Encore un gendarme fauché par un récidiviste au volant, et la veuve d’Éric Comyn ne mâche pas ses mots : l’État et sa justice molle ont armé le bras du tueur. Un refus d’obtempérer fatal qui expose crûment les failles d’un système qui cajole les multirécidivistes au lieu de les enfermer. Une tragédie qui hurle l’urgence d’une vraie poigne, sinon les forces de l’ordre deviendront des cibles ambulantes.

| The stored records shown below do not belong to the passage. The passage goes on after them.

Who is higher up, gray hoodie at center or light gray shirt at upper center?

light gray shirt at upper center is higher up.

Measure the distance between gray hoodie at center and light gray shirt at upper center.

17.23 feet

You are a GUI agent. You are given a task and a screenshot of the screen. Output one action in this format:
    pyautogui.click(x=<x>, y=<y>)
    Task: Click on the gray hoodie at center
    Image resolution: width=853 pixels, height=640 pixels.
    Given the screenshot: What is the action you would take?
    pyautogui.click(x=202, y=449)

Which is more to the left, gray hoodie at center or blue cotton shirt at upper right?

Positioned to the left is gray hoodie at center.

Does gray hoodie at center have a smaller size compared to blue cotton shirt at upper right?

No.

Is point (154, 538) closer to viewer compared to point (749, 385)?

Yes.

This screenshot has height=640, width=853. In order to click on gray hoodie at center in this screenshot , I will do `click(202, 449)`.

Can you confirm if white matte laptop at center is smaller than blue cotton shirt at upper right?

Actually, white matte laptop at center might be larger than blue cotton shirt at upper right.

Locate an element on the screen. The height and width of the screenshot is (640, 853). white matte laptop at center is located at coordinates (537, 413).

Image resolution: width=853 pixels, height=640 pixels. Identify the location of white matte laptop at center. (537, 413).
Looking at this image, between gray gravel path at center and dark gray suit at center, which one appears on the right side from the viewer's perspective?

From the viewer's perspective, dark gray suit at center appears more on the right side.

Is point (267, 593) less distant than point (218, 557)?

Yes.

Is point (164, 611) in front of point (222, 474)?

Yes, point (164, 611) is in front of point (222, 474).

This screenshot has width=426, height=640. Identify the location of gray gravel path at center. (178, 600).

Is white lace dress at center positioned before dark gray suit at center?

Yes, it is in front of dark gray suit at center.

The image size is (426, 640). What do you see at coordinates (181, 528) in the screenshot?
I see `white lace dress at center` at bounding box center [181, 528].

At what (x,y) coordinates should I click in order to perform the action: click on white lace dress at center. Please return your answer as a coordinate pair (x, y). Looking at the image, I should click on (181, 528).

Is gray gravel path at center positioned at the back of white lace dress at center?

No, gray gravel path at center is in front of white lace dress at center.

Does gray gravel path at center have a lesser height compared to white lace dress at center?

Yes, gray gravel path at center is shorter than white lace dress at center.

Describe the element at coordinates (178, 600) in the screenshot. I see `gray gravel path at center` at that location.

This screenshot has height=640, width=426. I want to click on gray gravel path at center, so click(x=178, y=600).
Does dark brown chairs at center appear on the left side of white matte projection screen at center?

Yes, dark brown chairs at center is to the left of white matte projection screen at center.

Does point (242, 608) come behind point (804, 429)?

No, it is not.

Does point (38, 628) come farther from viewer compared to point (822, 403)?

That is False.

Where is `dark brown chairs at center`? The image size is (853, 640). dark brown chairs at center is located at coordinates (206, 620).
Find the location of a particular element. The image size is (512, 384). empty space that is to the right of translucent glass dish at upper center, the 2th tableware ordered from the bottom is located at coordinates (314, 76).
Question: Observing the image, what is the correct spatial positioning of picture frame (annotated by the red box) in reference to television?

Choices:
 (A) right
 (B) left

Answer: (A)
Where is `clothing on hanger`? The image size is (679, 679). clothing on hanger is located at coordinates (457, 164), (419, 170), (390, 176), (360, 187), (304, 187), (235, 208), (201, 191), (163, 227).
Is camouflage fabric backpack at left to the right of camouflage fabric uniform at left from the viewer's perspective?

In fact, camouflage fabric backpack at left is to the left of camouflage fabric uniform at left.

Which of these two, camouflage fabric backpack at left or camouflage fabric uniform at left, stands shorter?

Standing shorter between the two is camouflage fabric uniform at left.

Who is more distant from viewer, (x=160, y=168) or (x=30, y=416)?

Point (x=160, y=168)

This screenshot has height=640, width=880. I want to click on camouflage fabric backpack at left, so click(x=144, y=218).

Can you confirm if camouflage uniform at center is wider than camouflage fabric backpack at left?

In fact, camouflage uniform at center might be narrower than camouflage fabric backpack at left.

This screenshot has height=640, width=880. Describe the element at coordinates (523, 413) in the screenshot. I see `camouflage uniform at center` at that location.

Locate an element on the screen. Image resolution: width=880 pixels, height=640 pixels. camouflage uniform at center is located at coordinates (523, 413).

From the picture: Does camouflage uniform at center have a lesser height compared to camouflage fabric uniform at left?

Un récidiviste avec un permis de tuer
L’adjudant Éric Comyn, 54 ans, a été percuté mortellement lors d’un contrôle routier à Mougins, dans les Alpes-Maritimes, par un conducteur capverdien multirécidiviste qui a refusé d’obtempérer. Condamné dix fois, dont récemment pour outrage, rébellion, port d’arme, et conduite sous stupéfiants sans permis, ce chauffard a été libéré après des peines ridicules – deux mois en 2016, trois en 2018. Sa veuve, Harmonie Comyn, dénonce un État défaillant depuis quarante ans, qui banalise la violence et donne un « permis de tuer » à ces habitués des tribunaux.
Et elle a raison : dans une France où les récidivistes ressortent avec un sourire en coin après des sursis ou des peines allégées, la mort gendarme Éric Comyn refus obtempérer n’est pas un accident isolé, mais le fruit pourri d’une justice laxiste. Le Point rapportent son témoignage poignant, où elle accuse la justice d’être le « fossoyeur » de sa famille, tandis que les victimes écopent d’une perpétuité réelle.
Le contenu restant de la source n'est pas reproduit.